- Task to complete -
Starting at the beginning of the entries and ending at the line that contains "v(-96.42, 32) *", reproduce those lines with "Q0" swapped for "planeQuery" everywhere it occurs. Leave everything else unchanged.

----------

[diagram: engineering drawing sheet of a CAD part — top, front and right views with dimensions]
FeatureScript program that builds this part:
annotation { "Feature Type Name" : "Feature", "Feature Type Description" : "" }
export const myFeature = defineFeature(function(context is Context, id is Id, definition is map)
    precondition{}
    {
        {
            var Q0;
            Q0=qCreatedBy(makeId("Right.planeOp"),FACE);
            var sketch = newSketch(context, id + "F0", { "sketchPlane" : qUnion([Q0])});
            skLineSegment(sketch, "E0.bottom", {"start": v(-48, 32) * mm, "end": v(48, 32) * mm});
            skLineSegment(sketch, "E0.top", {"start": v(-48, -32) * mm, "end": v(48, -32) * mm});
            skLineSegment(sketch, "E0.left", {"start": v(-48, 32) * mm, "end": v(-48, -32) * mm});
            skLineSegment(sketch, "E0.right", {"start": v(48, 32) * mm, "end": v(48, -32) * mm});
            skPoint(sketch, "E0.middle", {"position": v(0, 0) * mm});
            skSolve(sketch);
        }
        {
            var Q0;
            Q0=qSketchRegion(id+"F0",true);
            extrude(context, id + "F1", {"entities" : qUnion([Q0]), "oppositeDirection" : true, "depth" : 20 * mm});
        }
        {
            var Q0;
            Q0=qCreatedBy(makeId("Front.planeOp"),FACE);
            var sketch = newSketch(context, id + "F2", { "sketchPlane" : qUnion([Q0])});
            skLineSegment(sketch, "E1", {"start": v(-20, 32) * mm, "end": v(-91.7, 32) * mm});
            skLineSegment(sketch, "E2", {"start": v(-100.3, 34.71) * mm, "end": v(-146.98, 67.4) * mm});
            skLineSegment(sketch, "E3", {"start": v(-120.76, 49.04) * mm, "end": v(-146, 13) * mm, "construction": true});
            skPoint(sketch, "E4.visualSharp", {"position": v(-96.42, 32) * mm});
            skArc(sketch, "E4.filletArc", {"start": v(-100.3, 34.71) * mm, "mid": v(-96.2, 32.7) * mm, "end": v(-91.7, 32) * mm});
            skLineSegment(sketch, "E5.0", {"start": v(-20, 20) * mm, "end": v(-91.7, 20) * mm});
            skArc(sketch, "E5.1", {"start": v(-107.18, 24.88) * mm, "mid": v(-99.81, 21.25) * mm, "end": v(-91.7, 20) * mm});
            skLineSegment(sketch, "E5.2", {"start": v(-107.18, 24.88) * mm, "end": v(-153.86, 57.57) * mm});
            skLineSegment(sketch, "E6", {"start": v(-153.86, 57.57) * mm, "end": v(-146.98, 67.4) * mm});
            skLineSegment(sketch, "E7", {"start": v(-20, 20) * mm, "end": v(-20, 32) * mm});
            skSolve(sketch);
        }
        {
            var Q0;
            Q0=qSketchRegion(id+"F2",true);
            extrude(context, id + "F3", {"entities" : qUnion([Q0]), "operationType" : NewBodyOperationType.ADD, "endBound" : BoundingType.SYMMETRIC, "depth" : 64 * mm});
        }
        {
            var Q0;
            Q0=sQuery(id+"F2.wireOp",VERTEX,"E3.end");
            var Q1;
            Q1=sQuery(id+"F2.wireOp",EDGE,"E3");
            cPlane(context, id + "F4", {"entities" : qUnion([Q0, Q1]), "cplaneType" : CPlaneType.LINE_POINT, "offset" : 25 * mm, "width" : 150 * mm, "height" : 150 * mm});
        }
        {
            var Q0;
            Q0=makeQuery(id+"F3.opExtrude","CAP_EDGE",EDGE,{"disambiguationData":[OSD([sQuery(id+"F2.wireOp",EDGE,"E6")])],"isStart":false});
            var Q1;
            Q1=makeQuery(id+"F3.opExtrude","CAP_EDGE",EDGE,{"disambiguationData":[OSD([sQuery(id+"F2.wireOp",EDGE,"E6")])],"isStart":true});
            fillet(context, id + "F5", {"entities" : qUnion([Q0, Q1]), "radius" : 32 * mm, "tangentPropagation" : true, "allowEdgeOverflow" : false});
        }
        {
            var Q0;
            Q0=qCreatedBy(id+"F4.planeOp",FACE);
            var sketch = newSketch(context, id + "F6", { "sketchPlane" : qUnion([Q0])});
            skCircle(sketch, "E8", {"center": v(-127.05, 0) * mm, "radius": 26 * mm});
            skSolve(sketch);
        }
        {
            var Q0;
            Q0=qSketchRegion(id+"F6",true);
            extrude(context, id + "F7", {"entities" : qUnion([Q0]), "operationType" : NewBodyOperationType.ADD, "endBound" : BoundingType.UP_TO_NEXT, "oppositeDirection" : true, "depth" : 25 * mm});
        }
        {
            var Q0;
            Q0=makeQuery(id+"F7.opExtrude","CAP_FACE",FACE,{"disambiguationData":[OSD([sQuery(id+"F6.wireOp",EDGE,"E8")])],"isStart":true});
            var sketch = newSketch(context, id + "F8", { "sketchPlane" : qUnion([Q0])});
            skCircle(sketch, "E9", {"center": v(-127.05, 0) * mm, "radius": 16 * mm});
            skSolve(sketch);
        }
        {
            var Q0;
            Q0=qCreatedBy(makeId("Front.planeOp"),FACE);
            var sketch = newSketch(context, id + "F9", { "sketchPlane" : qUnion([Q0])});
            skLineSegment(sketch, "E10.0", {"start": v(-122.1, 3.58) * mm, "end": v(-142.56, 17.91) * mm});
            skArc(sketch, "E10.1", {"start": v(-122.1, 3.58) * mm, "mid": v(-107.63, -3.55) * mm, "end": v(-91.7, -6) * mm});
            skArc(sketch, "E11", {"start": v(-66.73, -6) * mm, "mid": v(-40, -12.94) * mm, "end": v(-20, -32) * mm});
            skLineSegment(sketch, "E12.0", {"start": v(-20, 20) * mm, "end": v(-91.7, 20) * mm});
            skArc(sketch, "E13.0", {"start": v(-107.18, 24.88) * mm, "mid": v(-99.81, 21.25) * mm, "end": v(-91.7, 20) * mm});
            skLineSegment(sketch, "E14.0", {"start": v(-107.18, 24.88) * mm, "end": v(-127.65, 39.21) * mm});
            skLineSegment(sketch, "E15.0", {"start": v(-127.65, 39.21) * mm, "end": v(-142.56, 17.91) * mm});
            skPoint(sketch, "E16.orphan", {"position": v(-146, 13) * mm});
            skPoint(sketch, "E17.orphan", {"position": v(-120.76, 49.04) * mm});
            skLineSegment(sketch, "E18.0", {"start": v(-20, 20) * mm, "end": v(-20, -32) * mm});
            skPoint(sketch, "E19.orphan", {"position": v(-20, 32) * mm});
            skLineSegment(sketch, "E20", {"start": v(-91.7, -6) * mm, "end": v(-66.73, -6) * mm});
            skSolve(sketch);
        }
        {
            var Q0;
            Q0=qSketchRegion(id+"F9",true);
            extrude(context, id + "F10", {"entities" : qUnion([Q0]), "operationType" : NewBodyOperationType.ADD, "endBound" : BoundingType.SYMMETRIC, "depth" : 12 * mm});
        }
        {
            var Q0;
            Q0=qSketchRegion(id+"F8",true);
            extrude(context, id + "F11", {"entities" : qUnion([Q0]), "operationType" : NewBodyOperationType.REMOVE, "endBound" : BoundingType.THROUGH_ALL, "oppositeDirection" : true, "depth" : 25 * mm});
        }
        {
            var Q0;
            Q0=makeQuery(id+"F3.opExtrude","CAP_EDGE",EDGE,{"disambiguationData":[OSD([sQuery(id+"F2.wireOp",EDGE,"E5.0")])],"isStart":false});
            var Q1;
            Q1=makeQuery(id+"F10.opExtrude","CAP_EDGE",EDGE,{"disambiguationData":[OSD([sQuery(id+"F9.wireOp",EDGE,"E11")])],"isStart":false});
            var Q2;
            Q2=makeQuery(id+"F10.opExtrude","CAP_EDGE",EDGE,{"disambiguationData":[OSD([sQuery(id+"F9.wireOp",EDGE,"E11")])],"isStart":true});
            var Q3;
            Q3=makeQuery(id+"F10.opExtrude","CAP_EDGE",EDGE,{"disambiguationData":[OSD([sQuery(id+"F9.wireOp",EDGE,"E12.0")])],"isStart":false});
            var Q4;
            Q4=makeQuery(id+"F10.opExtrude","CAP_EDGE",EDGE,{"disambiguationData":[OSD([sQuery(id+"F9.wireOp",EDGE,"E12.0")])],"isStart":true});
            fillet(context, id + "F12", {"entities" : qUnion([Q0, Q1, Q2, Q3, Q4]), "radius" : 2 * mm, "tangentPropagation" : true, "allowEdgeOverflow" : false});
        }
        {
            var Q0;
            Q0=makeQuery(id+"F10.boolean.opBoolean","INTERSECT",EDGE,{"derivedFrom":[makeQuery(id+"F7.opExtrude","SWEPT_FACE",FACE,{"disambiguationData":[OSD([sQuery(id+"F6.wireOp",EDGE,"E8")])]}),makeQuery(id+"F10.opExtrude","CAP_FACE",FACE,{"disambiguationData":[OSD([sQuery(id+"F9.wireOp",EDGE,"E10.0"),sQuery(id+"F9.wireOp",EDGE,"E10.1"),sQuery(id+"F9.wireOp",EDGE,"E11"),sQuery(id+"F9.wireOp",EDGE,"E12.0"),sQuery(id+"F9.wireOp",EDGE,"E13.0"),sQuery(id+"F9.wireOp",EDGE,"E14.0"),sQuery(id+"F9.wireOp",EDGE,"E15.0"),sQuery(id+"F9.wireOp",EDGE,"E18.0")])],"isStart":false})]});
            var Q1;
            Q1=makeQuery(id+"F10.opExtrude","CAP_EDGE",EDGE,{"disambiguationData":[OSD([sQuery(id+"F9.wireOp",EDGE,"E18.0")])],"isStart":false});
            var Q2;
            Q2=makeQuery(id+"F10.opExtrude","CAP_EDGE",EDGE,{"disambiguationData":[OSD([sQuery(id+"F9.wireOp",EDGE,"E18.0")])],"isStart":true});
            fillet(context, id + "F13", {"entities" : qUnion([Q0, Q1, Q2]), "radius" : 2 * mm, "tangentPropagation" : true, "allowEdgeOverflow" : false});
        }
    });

----------

- Correct response -
[diagram: engineering drawing sheet of a CAD part — top, front and right views with dimensions]
FeatureScript program that builds this part:
annotation { "Feature Type Name" : "Feature", "Feature Type Description" : "" }
export const myFeature = defineFeature(function(context is Context, id is Id, definition is map)
    precondition{}
    {
        {
            var planeQuery;
            planeQuery=qCreatedBy(makeId("Right.planeOp"),FACE);
            var sketch = newSketch(context, id + "F0", { "sketchPlane" : qUnion([planeQuery])});
            skLineSegment(sketch, "E0.bottom", {"start": v(-48, 32) * mm, "end": v(48, 32) * mm});
            skLineSegment(sketch, "E0.top", {"start": v(-48, -32) * mm, "end": v(48, -32) * mm});
            skLineSegment(sketch, "E0.left", {"start": v(-48, 32) * mm, "end": v(-48, -32) * mm});
            skLineSegment(sketch, "E0.right", {"start": v(48, 32) * mm, "end": v(48, -32) * mm});
            skPoint(sketch, "E0.middle", {"position": v(0, 0) * mm});
            skSolve(sketch);
        }
        {
            var planeQuery;
            planeQuery=qSketchRegion(id+"F0",true);
            extrude(context, id + "F1", {"entities" : qUnion([planeQuery]), "oppositeDirection" : true, "depth" : 20 * mm});
        }
        {
            var planeQuery;
            planeQuery=qCreatedBy(makeId("Front.planeOp"),FACE);
            var sketch = newSketch(context, id + "F2", { "sketchPlane" : qUnion([planeQuery])});
            skLineSegment(sketch, "E1", {"start": v(-20, 32) * mm, "end": v(-91.7, 32) * mm});
            skLineSegment(sketch, "E2", {"start": v(-100.3, 34.71) * mm, "end": v(-146.98, 67.4) * mm});
            skLineSegment(sketch, "E3", {"start": v(-120.76, 49.04) * mm, "end": v(-146, 13) * mm, "construction": true});
            skPoint(sketch, "E4.visualSharp", {"position": v(-96.42, 32) * mm});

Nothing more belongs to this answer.